Unheard Voices
Exploring the Complex Relations Between Indigenous Peoples and Settlers in American Colonialism
Brief
A Computational Textual Analysis of 18th & 19th-Century Native American Understandings of Identity
Client
DH199
Online Statistical Computing Reference (OSCR)
Duration
Winter 2020
10 weeks
Roles
Textual Analysis
Word Frequency & Collocation Analysis
Team: Eustina Kim, Michelle Lee, Priyana Patel, Vicki Truong
Project Overview
The Corpus
American State Papers (1789 to 1838)
A collection of legislative and executive documents from Congress. The analysis used documents categorized as “Indian Affairs.”
Treaty Council Notes (1784 to 1814)
The United States and Native Americans used peace treaties to foster mutual respect and discuss land acquisition.
Research Questions
How do Native leaders talk about being “Indian” and notions of difference?
What are the dominant themes in the corpus, and which documents are strongly correlated with the themes?
Text Preprocessing
Using the Natural Language Toolkit Library to Clean and Prepare the Documents
First, we tokenized the corpus, which breaks up a document into words known as tokens.

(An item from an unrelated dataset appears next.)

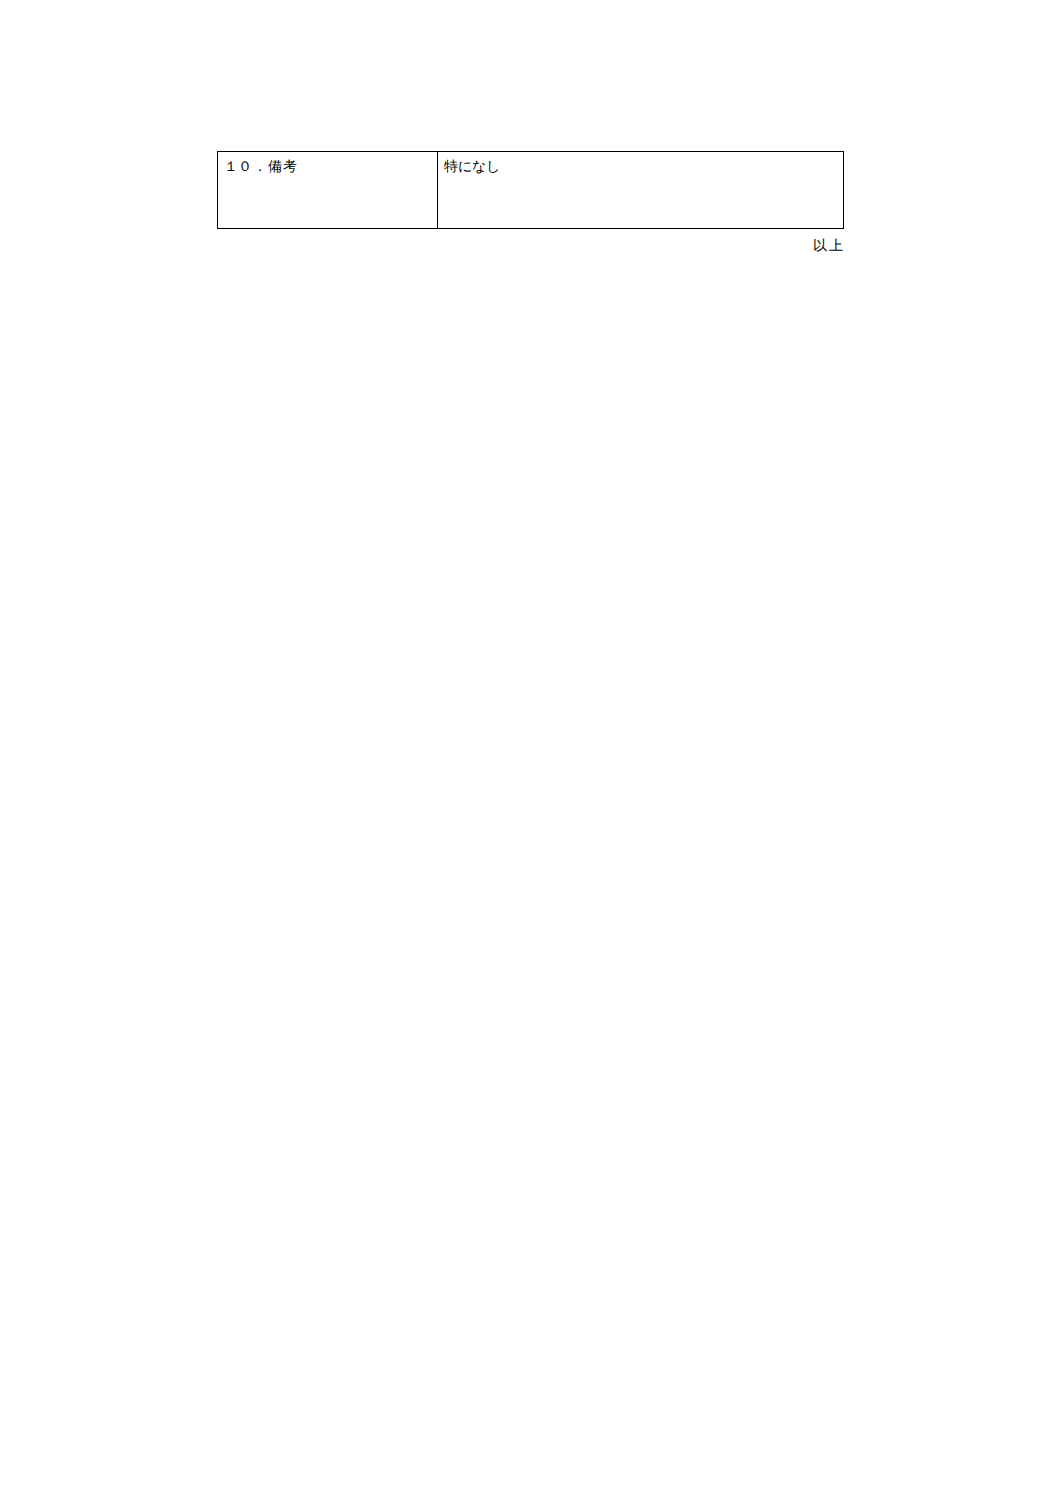| １０．備考 | 特になし |
以上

We then converted these tokens to lowercase to ensure the analysis is not case-sensitive. We also omitted non-alphabetical tokens and removed stop words. Stop words are commonly used words that don’t add much significance to our research, such as “the,” “and,” “is,” etc.
Word Frequency
Word Frequency Quantifies the Frequency and Occurrences of Particular Words Across a Corpus
Using the wordcloud function in Python, we can visualize the most commonly used words throughout the documents. Based on the 50 most frequently occurring terms within the corpus, I broke down the results by pronoun for “i,” “we,” and “you.”
Collocation Analysis
Collocation Analysis Is the Process of Examining Statistically Significant Word Pairings
I first computed the 15 most frequently occurring bigrams (two adjacent terms) and trigrams (three adjacent terms) to understand common themes between speaking parties. To better understand differences by speaker, I created an ngram filter for “i,” “we,” and “you.”
Topic Modeling
Topic Modeling Is a Type of Statistical Modeling for Discovering Abstract Topics (Gensim & PyLDAvis)
To determine how many topics, we compared coherence scores, which measure the degree of semantic similarity between high-scoring words within the topic. We created our LDA model to obtain six groups of relevant terms and then labeled each group.
Findings
Word Frequency
‘i’ was the most frequently occurring pronoun, and ‘you’ was the least.
Collocation Analysis
The highlighted examples indicate an effort to create distance, underscoring differences between the speaker and the person/people they address.
Topic Modeling
Topic 2 has the most significant proportion and the greatest number of documents most strongly related to it. Topic 5 stands out with relevant terms that are more community-based in nature.
Discussion
There’s an Ongoing Issue With History Being Presented From a Euro-American Perspective
Our research reveals the hierarchies of power within Native American communities in contrast to the American government. Native Americans communicated using familial language (father, brother) and unifying pronouns (we, us) to speak on behalf of their communities. The topic labels reveal a contested relationship between the Euro- and Native-Americans, especially over land and treaties. The textual analysis emphasizes the dynamics between these two groups of people in meetings, times of war, and land negotiations.
A Precursor for Gender Roles in Native American Communities
With a better understanding of the familial power dynamic in Native communities, we can take a more in-depth look at how gender defined communal roles. Men took the responsibility as decision-makers: they attended council meetings and acted as their tribe’s representative, making decisions about trade, land, and war. These roles support the male-dominated terms and significant themes within our findings. Future research can answer how power and control translate across duties and responsibilities within tribes.